:: Problems to work on ::
1. Repeat a section of the passage on Obama's rhetoric below word for word, beginning at the words "Critics and defenders, people" and stopping after the words "would be well.".
2. Answer these from the passage on Obama's rhetoric below:
(a) In which newspaper did Michael Gerson's op-ed appear?
(b) For which president had Gerson worked as a speechwriter?
(c) Which three themes made up the "few bromides" of Obama's style?

:: Passage given ::
Pro-Abortion President Barack Obama

Michael Gerson's Friday Washington Post op-ed was written after President Obama's embarrassingly inept speeches in the Midwest this week, and before Obama's halting what-is-my-message? press conference today. But the headline applies equally well to both: "As midterms loom, Obama has lost his rhetorical touch."

Critics and defenders, people of the Left, the Right, and everywhere in between agree that Obama has "lost his touch." Much of the time the word "rhetorical" is added to the sentiment, thus telling us that if only Obama's could reach back in time and conjure up candidate Obama's speechifying, all would be well.

Not surprisingly Gerson, a speechwriter for President Bush, greatly admires a well-turned phrase. "I spent some time on the campaign trail with Obama during the primaries, coming away impressed by his earnestness, his touch of formality, his rhetorical ambitions -- here a little Kennedy, there a little King," he writes. "He consistently met the highest objective of an orator, both capturing and shaping the public mood."

In the next paragraph, however, Gerson acknowledges it was essentially all speed and no altitude. Listening to Obama on the stump was about getting caught up in "style"--a few bromides about "unity, healing and national purpose." So if he gets a ten [my characterization] on "idiom," how about "agenda"? Well, agenda was "beside the point."

:: Record list ::
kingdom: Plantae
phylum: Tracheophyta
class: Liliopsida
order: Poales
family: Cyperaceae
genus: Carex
--
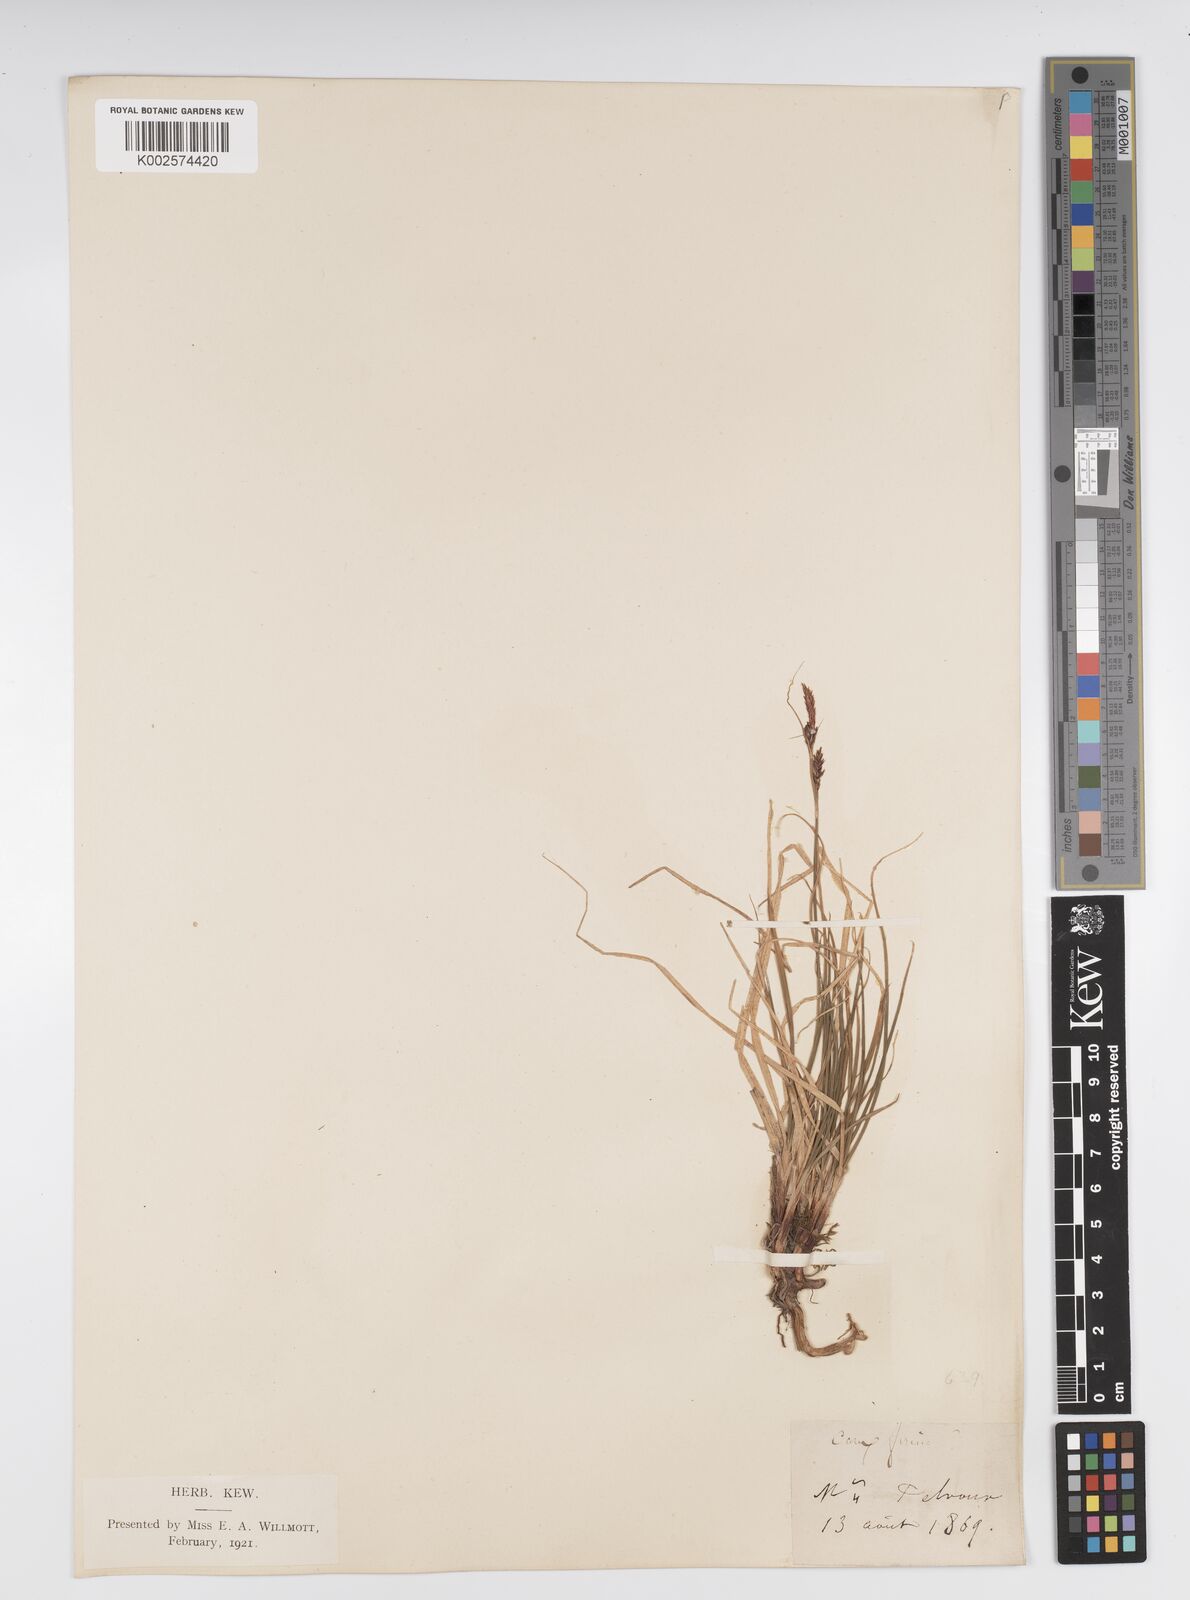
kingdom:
---
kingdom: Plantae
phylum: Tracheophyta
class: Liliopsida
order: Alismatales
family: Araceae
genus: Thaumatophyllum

:: The solutions ::
1.
Critics and defenders, people of the Left, the Right, and everywhere in between agree that Obama has "lost his touch." Much of the time the word "rhetorical" is added to the sentiment, thus telling us that if only Obama's could reach back in time and conjure up candidate Obama's speechifying, all would be well.

2.
(a) The Washington Post
(b) President Bush
(c) Unity, healing and national purpose